Big hugs going out to you. I know how you feel...take good care of yourself!


----------



## RG518 (Sep 25, 2007)

I feel your pain...hugs to you...


----------



## debbiebrown (Apr 13, 2002)

> Originally Posted By: RGJG
> 
> 
> 
> ...


i am sure most everyone here has been in my shoes......


----------



## nh_greg (Jul 12, 2002)

Hey Debbie... I'm so sorry for your loss. You said it was coming, but somehow even when you're "prepared", you're not. 

I sent you an email a bit ago before I saw this. Please accept my deepest sympathy to you at this time. 

Yes, I'm sure most of us have lost that "once in a lifetime dog", but that doesn't make it any easier for you. I'll tell you that it's brought back some very fond memories of Dale, my first gsd. I still miss him after 5 years now. My wife framed one of my favorite pictures of him a few months after we lost him and that's on my desk... next to him. I still miss him a whole lot. 

You are right that time will heal, but it can't fully take away that hole. I like to think of it like this... Dale's loss created a square hole in my heart.

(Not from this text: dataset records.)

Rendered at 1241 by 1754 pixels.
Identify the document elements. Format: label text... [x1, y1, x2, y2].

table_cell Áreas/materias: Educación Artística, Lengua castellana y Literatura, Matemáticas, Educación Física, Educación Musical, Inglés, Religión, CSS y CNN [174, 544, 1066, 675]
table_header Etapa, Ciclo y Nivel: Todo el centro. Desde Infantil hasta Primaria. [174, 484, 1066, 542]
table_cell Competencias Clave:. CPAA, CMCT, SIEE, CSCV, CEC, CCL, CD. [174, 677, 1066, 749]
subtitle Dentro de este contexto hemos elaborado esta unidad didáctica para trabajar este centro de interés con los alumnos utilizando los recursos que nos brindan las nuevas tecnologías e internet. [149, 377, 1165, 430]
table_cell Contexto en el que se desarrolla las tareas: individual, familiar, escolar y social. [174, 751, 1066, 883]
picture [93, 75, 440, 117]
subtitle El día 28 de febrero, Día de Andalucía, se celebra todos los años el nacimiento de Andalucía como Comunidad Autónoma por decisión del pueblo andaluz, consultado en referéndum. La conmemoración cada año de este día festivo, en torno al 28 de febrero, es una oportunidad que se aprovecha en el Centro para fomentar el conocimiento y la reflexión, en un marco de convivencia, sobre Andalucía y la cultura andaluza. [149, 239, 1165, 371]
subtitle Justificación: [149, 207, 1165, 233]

All other dogs that I've had since him are a round peg. It fits in there but never can fully fill that hole. 

Simplistic but it works for me.

Best to you.
Greg


----------



## allieg (Nov 4, 2008)

Debbie,
I am so sorry.I just saw this post and remembered you telling me it was close to his time...I'm sorry I didn't post earlier.Feel free to PM me if you need to reminisce about him.I love hearing stories of great people and dogs..


----------



## Cassidy's Mom (Mar 30, 2003)

I'm so sorry about Toby, it's a terrible decision to have to make, but it was time. He had a good long life, but as I say about Dena in my signature, forever would have been too short.


----------



## debbiebrown (Apr 13, 2002)

thanks everyone for the kind words......

"forever would have been to short" is exactly right........

i hope i can have as much will and determination as Toby did in his life to carry on without him............


----------